My first memory however is still very vivid in my mind, April 3rd 1948 versus Sunderland (I think). The reason I remember the date is it was the day my young mother passed away in the north of England and we were called to the central office at Arsenal with a message to get home immediately. It was the one and only time I entered the `marble halls` of Highbury.
Although I played all my schoolboy representative football around Manchester ,and I did trial with Fulham at the end of my naval service, my heart was always at Highbury where my uncle lived and I eventually went to live there myself.
Standing room only for the likes of me, capacity (illegal) 72,000, no substitutes and when the crowd swayed it was frightening, but what an atmosphere.
It was said that when Stanley Mathews played against us they`d jamb in another 10,000.
Had there been a `cold war` at the time we would have won it hands down as Moscow Dynamo`s were to find out with a score line of 7-0 and the first match under lights (somebody must have turned the lights out at their end).
George Swindon, Wally Barnes and Laurie Scott were the kind of trustworthy defence that would be envied today. Joe Mercer ran the show as captain aided by Denis and Leslie Compton, Don Roper, Jimmy Logie, Reg Lewis and Archie McCauly.
As the song says “Ah! yes, I remember it well”.

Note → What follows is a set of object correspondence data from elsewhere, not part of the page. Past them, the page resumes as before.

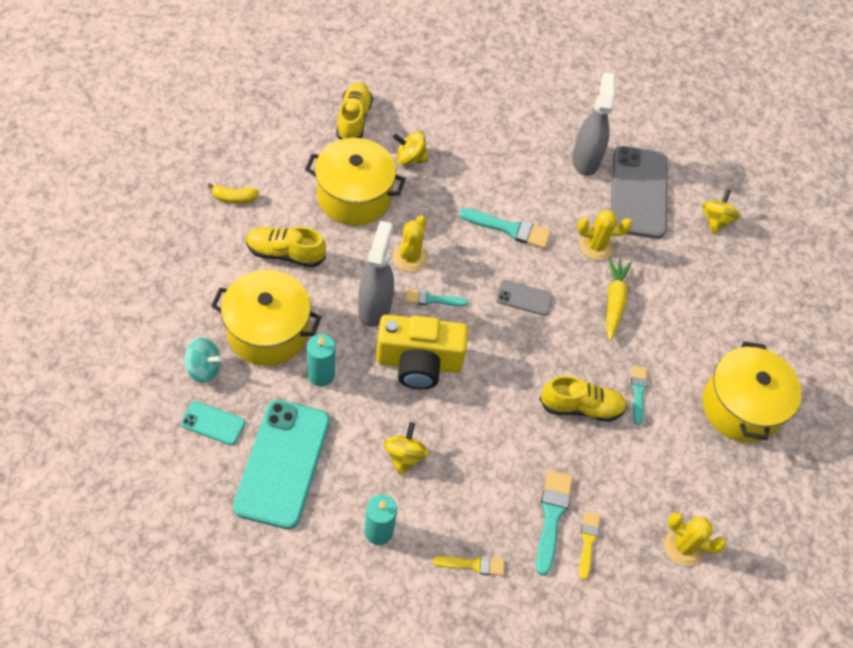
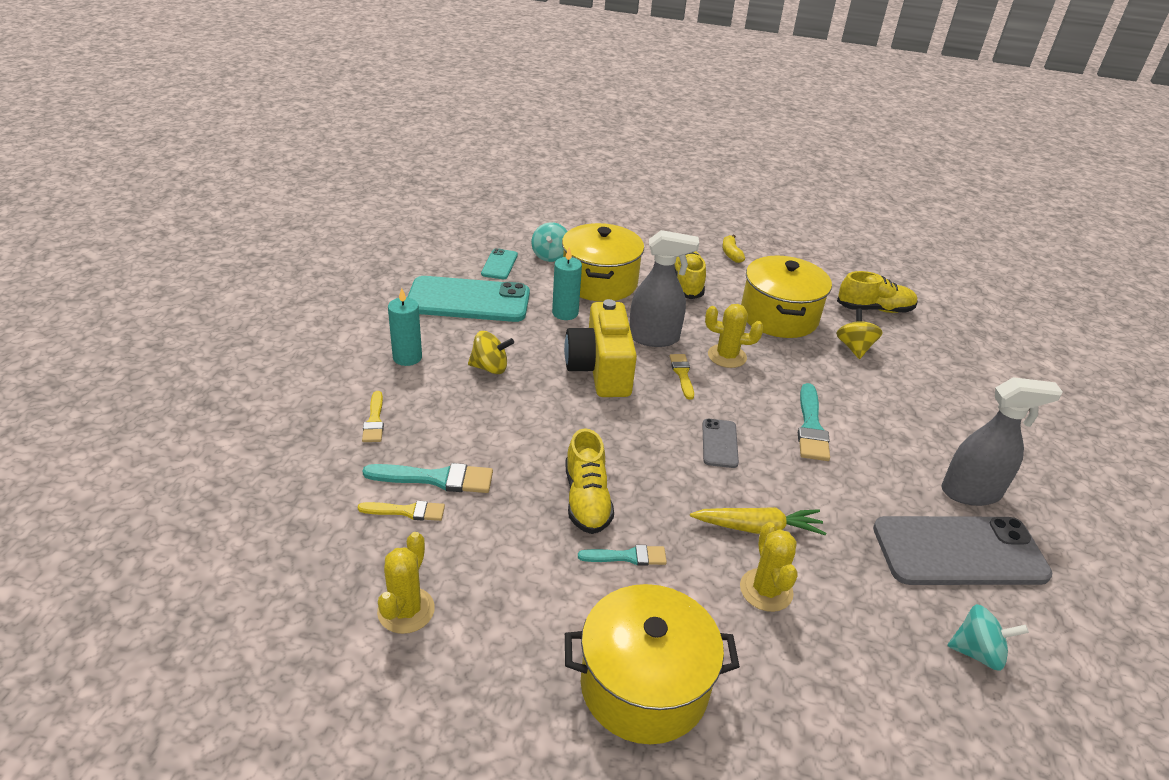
camera: 85 degrees right, 20 degrees down
turquoise brush [405,289,468,306] -> yellow brush [669,354,694,400]
yellow cactus [577,210,632,260] -> yellow cactus moved to [740,522,798,612]
yellow spinning top [702,189,740,234] -> turquoise spinning top [947,604,1029,671]

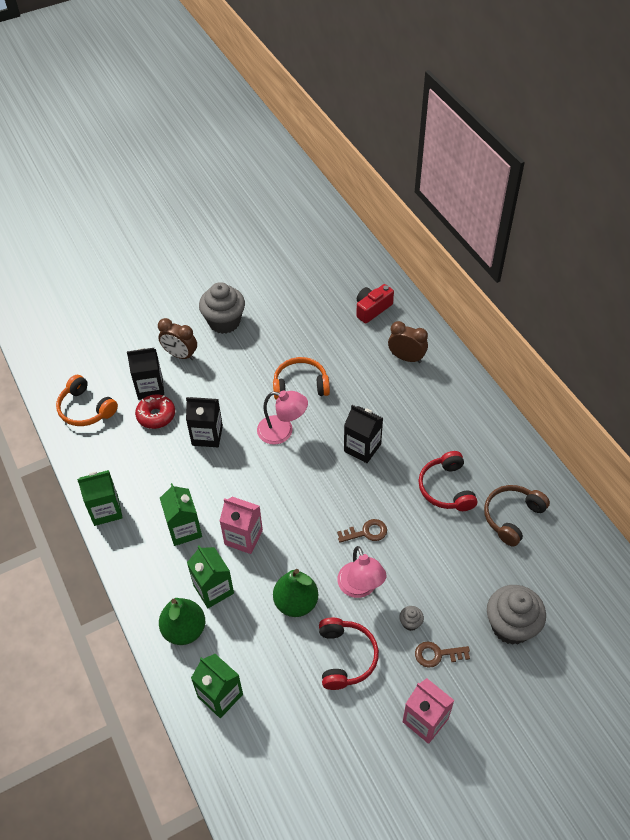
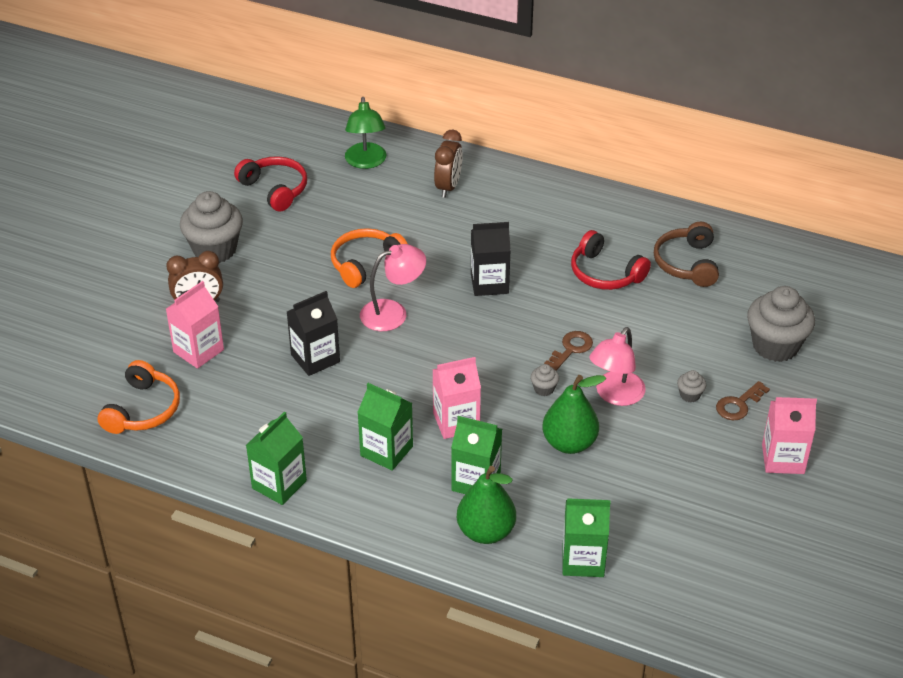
camera: 40 degrees left, 10 degrees down
orange headphones [56,375,118,426] -> orange headphones turned 75 degrees counterclockwise [98,360,180,434]
black carton [127,348,164,400] -> pink carton [166,281,224,369]
red donut [135,394,175,429] -> none
red headphones [319,618,379,690] -> red headphones moved to [234,156,307,212]
pink lamp [337,546,386,598] -> pink lamp turned 90 degrees clockwise [589,327,646,406]
red camera [356,284,394,324] -> green lamp [345,97,386,169]
brown clock [388,321,428,363] -> brown clock turned 120 degrees clockwise [434,130,463,198]
none -> grey cupcake [530,364,559,396]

Editor’s note – Hope this is of interest Jack, I have just looked up the match on April 3 1948, and it was actually against Blackburn Rovers. Arsenal won 2-0 with a declared crowd of 48,000 (a number of Arsenal home games that season were declared just as thousands, rather than as an exact number).
I was nought at the time (having been born in June 1947) and to celebrate my first year on the planet Arsenal won the league that year ending the season with an 8-0 win over Grimsby Town.